Старый мир умирает, а останки его становятся плодородным гумусом для нового. И жизнь в этой череде миров представляется хрупкой и монотонной, последовательностью однообразных времён года, утекающих, как песок сквозь пальцы в проклятии постоянства, в пугающем отсутствии исчезнувшего мира и в сожалении о стольких упущенных мирах, ушедших в небытие. Жизнь у Феррари оказывается лишь секундой между тем, как она восстаёт из небытия, и тем, как она снова в него нисходит.
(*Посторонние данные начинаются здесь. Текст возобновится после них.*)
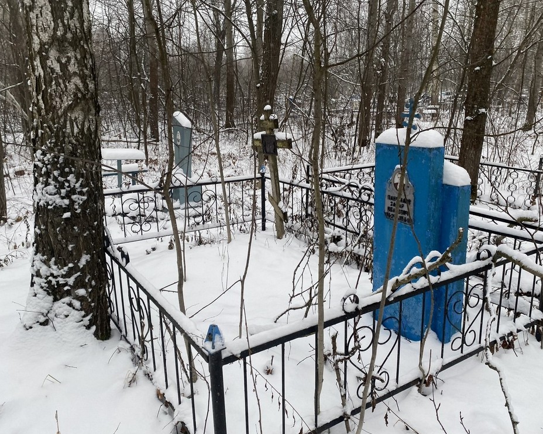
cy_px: 215
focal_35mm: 28
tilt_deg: -19.4
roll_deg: -1.7
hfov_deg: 62.2
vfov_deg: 51.5
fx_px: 450
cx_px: 267
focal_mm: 4.25
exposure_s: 1/153
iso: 32
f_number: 1.8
Это ощущение неумолимости бега времени, колоссального в сравнении с множествами подобных человеку рождающихся и умирающих миров, автор то и дело подчёркивает, говоря о незаметности исчезновения империй, миров и жизней в масштабе этого времени: «Рим пал, но на самом деле — будто ничего и не случилось», «не было никаких варварских набегов. Ни полчищ вандалов, ни орд вестготов, ни одного всадника», «неужели империи умирают вот так, без единого вздоха», «ничего не произошло — империи больше нет». Рим, Французская колониальная империя, жизни героев и их родных, все эти миры перемешиваются и «возможно, каждый мир есть лишь деформированное отображение всех остальных миров».
И только одна вещь находится вне времени — безысходная чудовищная тишина, древнее всех миров, но пока те сменяют друг друга, она не наступит. «Не страшись, — обновится подобно орлу юность твоя», — несёт сквозь века свою проповедь Августин.